--- PASSAGE PROVIDED ---
····················

Okay, so...I am glad that you have decided to dark on your H. Frankly, I wanna drop kick his ass into next week. He plays all these stupid junior high games...and thinks he is soooo cool for doing it, I bet.
I left the boards because I needed a break and I was very busy. I have spent time meditating and praying...it has been great! I can see things so much clearer now. In making the choice to get away from your H's drama...you let go. I let go to a certain extent of LL and his drama and it was wonderful...I am learning and growing...
One day this will be over for us, sweets. I promise.
Hugs, Vali
Aug '06: H moved out July '08: H had a kid with the OW May 12 '09: emancipation day
"Life moves pretty fast. You don't stop and look around once in a while, you could miss it." -Ferris Bueller
YOu know another good thing that has happened is that I feel empathy for him. Never thought I would feel that but now I do and I think I needed to meditate to get there...to really just let my feelings be what they were...
I am not saying that I haven't had a backslide or two...I mean, let's face it: this is damn hard.
And again, I don't know how this will end up...not that any of us knows that either...but I think I have begun to think more positive thoughts...about myself. About life in general.. and that has been so good for me.

····················

--- RECORDED INFORMATION ---
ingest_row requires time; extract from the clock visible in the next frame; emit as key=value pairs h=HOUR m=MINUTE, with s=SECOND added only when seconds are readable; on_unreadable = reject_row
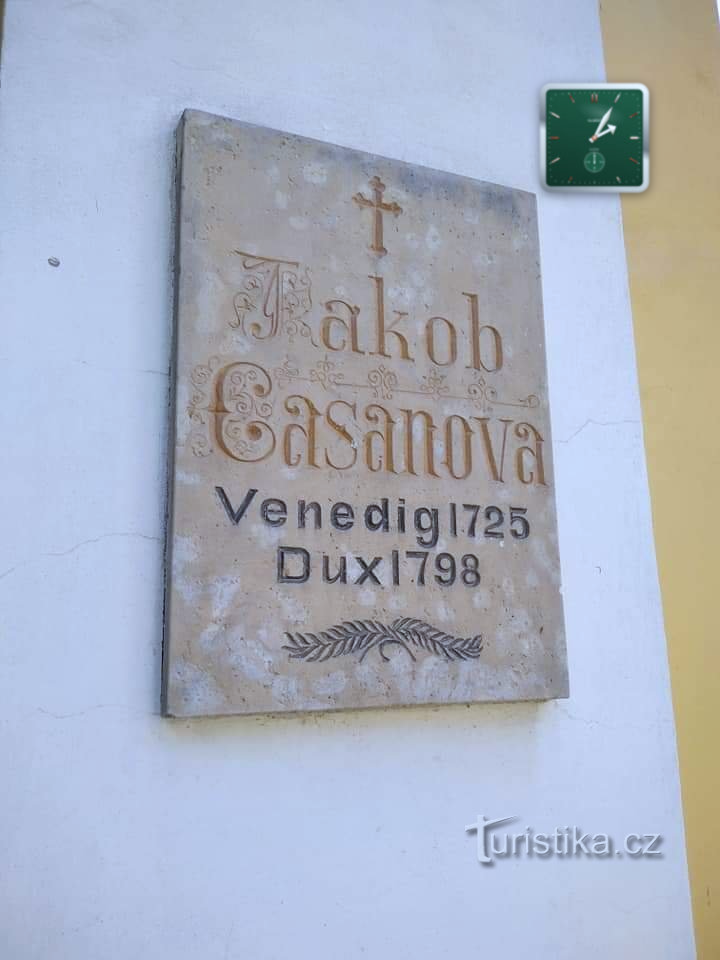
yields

····················

--- WRITTEN EXERCISE ---
Go on with the forum post about stepping back from a husband's drama, starting right after its final sentence. The listing has no connection to the forum post about stepping back from a husband's drama.

--- OUTPUT ---
I need that so much right now...my hysterectomy is sometime next month and I am really need to focus on my health right now..it is making detaching and gal somewhat easier...
Aug '06: H moved out July '08: H had a kid with the OW May 12 '09: emancipation day
"Life moves pretty fast. You don't stop and look around once in a while, you could miss it." -Ferris Bueller
Yeah, I had some major anger issues...not saying that it is all gone...but again, I have been praying and meditating and asking God for guidance and miraculalously it has come slowly!
I know God will bless me and all the things I wish for will happen. I know that God will give me only what I can handle. God never gives us something we can't. We just have to find it within ourselves...it really is there...
I recommend that people eat chocolate all the time...sure did help me!!! LOL!
In all seriousness, getting away and being alone was really tremendous. I know feel that I am better equipped to help others...I am no longer in that ugly place anymore....
Hugs! Vali
Aug '06: H moved out July '08: H had a kid with the OW May 12 '09: emancipation day
"Life moves pretty fast. You don't stop and look around once in a while, you could miss it." -Ferris Bueller
Strange things happening...LL is being nice...but sending cryptic messages (nothing new) but I am actually getting courageous enough to enquire...for example:
LL: ...just sang with the mariachis (apparently he was in a bar)...but I don't want you to think that I stand up or grab the mic. I just ramble on, basically....
Vali: HA! Doubt u ramble ever! You always seem to know what u r doing...u don't do anything without thinking it through
LL: Yes, I ramble more often than not. And I must respectfully disagree about being smart and thinking things through. I kind of see myself the opposite - doing things without thinking them through! :-) (he even typed the smiley...WTF?)
Vali: So why do you things w/o thinking them through?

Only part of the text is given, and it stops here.